I need to use FIFO in my application in linux+C, I have multiple threads and processes, I read some where that writing to a FIFO is atomic below some value (I believe 4k) especially I'm writing max of 300 bytes, Am I safe here?

Best Answer

It's atomic only inasmuch as how you write your FIFO queue/structure.

Wrapping a mutex or some other form of lock around the FIFO queue is probably the easiest way to guarantee concurrency and atomicity for the environment you describe.

If you'll have multiple processes attempting to write to the queue, then you'll probably need a dedicated handler for the queue.

Option A.

You could set up two write areas for the queue - the first area is where any and all processes can write to, synchronized with some sort of indexing scheme, or:

Option B.

It would probably be cleaner to have a dedicated process for the queue that has multiple threads to receive write requests. Synchronization on writing to the queue is then handled within the FIFO queue process itself.
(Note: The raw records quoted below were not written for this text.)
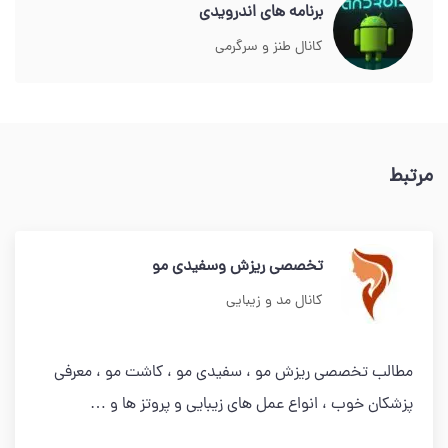
برنامه های اندرویدی
کانال طنز و سرگرمی
مرتبط
تخصصی ریزش وسفیدی مو
کانال مد و زیبایی
مطالب تخصصی ریزش مو ، سفیدی مو ، کاشت مو ، معرفی
پزشکان خوب ، انواع عمل های زیبایی و پروتز ها و …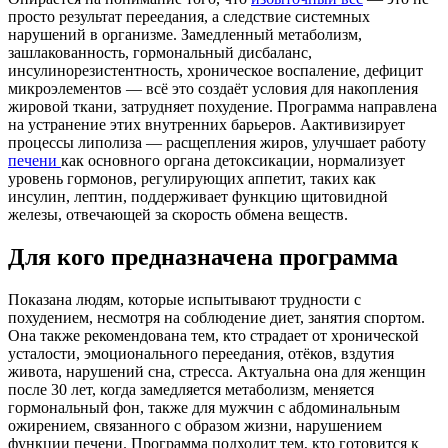
просто результат переедания, а следствие системных
нарушений в организме. Замедленный метаболизм,
зашлакованность, гормональный дисбаланс,
инсулинорезистентность, хроническое воспаление, дефицит
микроэлементов — всё это создаёт условия для накопления
жировой ткани, затрудняет похудение. Программа направлена
на устранение этих внутренних барьеров. Аактивизирует
процессы липолиза — расщепления жиров, улучшает работу
печени
как основного органа детоксикации, нормализует
уровень гормонов, регулирующих аппетит, таких как
инсулин, лептин, поддерживает функцию щитовидной
железы, отвечающей за скорость обмена веществ.
Для кого предназначена программа
Показана людям, которые испытывают трудности с
похудением, несмотря на соблюдение диет, занятия спортом.
Она также рекомендована тем, кто страдает от хронической
усталости, эмоционального переедания, отёков, вздутия
живота, нарушений сна, стресса. Актуальна она для женщин
после 30 лет, когда замедляется метаболизм, меняется
гормональный фон, также для мужчин с абдоминальным
ожирением, связанного с образом жизни, нарушением
функции печени. Программа подходит тем, кто готовится к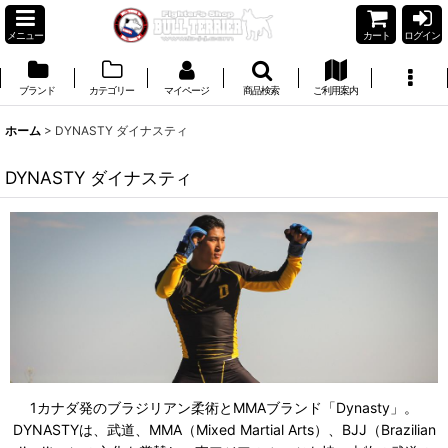
メニュー
カート
ログイン
ブランド
カテゴリー
マイページ
商品検索
ご利用案内
ホーム
>
DYNASTY ダイナスティ
DYNASTY ダイナスティ
1カナダ発のブラジリアン柔術とMMAブランド「Dynasty」。
DYNASTYは、武道、MMA（Mixed Martial Arts）、BJJ（Brazilian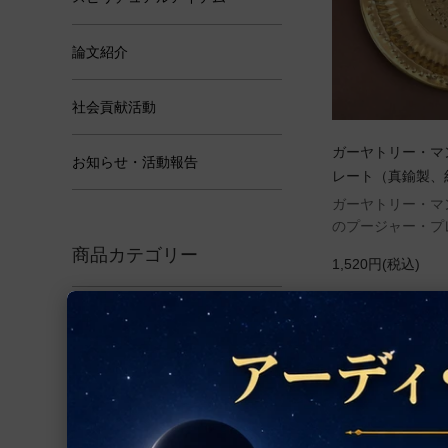
論文紹介
社会貢献活動
ガーヤトリー・マ
お知らせ・活動報告
レート（真鍮製、約
ガーヤトリー・マ
のプージャー・プ
商品カテゴリー
1,520円(税込)
アクセサリー
ルドラークシャ
ヤントラ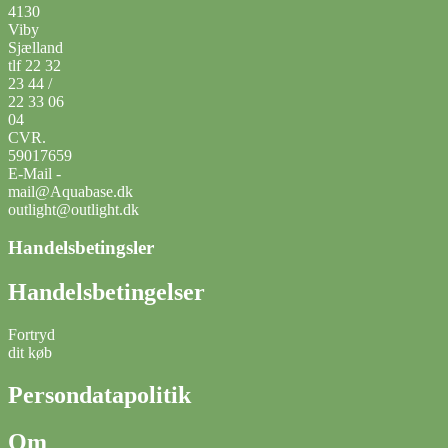
4130
Viby
Sjælland
tlf 22 32
23 44 /
22 33 06
04
CVR.
59017659
E-Mail -
mail@Aquabase.dk
outlight@outlight.dk
Handelsbetingsler
Handelsbetingelser
Fortryd
dit køb
Persondatapolitik
Om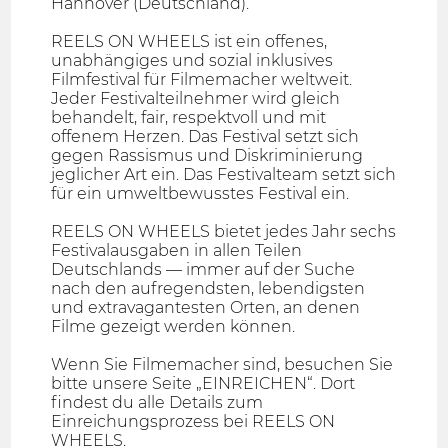
Hannover (Deutschland).
REELS ON WHEELS ist ein offenes,
unabhängiges und sozial inklusives
Filmfestival für Filmemacher weltweit.
Jeder Festivalteilnehmer wird gleich
behandelt, fair, respektvoll und mit
offenem Herzen. Das Festival setzt sich
gegen Rassismus und Diskriminierung
jeglicher Art ein. Das Festivalteam setzt sich
für ein umweltbewusstes Festival ein.
REELS ON WHEELS bietet jedes Jahr sechs
Festivalausgaben in allen Teilen
Deutschlands — immer auf der Suche
nach den aufregendsten, lebendigsten
und extravagantesten Orten, an denen
Filme gezeigt werden können.
Wenn Sie Filmemacher sind, besuchen Sie
bitte unsere Seite „EINREICHEN“. Dort
findest du alle Details zum
Einreichungsprozess bei REELS ON
WHEELS.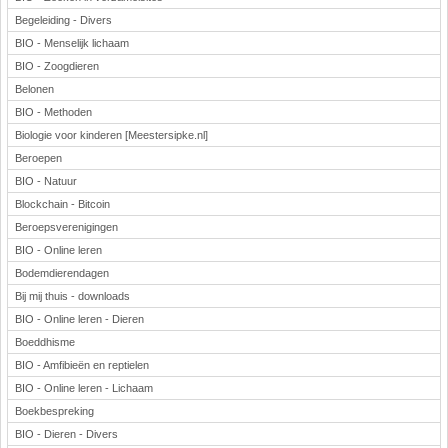
Begeleiding - Divers
BIO - Menselijk lichaam
BIO - Zoogdieren
Belonen
BIO - Methoden
Biologie voor kinderen [Meestersipke.nl]
Beroepen
BIO - Natuur
Blockchain - Bitcoin
Beroepsverenigingen
BIO - Online leren
Bodemdierendagen
Bij mij thuis - downloads
BIO - Online leren - Dieren
Boeddhisme
BIO - Amfibieën en reptielen
BIO - Online leren - Lichaam
Boekbespreking
BIO - Dieren - Divers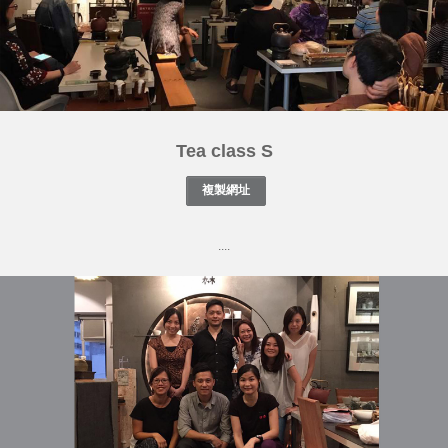
Tea class S
....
As a rule, unless you have documentation in your hand that declares operation Foo to be thread-safe/atomic/whatever, then assume it isn't safe. Having "read somewhere ..." isn't going to cut it when you've got race conditions and the data in your queue has been shredded from simultaneous writes.

Option C.

Use the Pipe/FIFO structure provided by the OS.

Yes, you'll be fine/safe. From the first link on Pipes & FIFOs that you provided in the comments:

POSIX.1-2001 says that write(2)s of less than PIPE_BUF bytes must be atomic:

And from the limits.h you linked:

 13 #define PIPE_BUF        4096    /* # bytes in atomic write to a pipe */

Since you're writing <= 300 bytes, and the POSIX minimum buffer size for an atomic write is 512 bytes, you're very much in the clear. To be paranoid, you could double check the PIPE_BUF size in your local limits.h, but it's not really necessary.

Your writes are guaranteed thread-safe since you're writing less than the pipe buffer size. Likewise, your reads should be okay and/or they should have the benefit of device locking preventing two threads from accessing at the same time.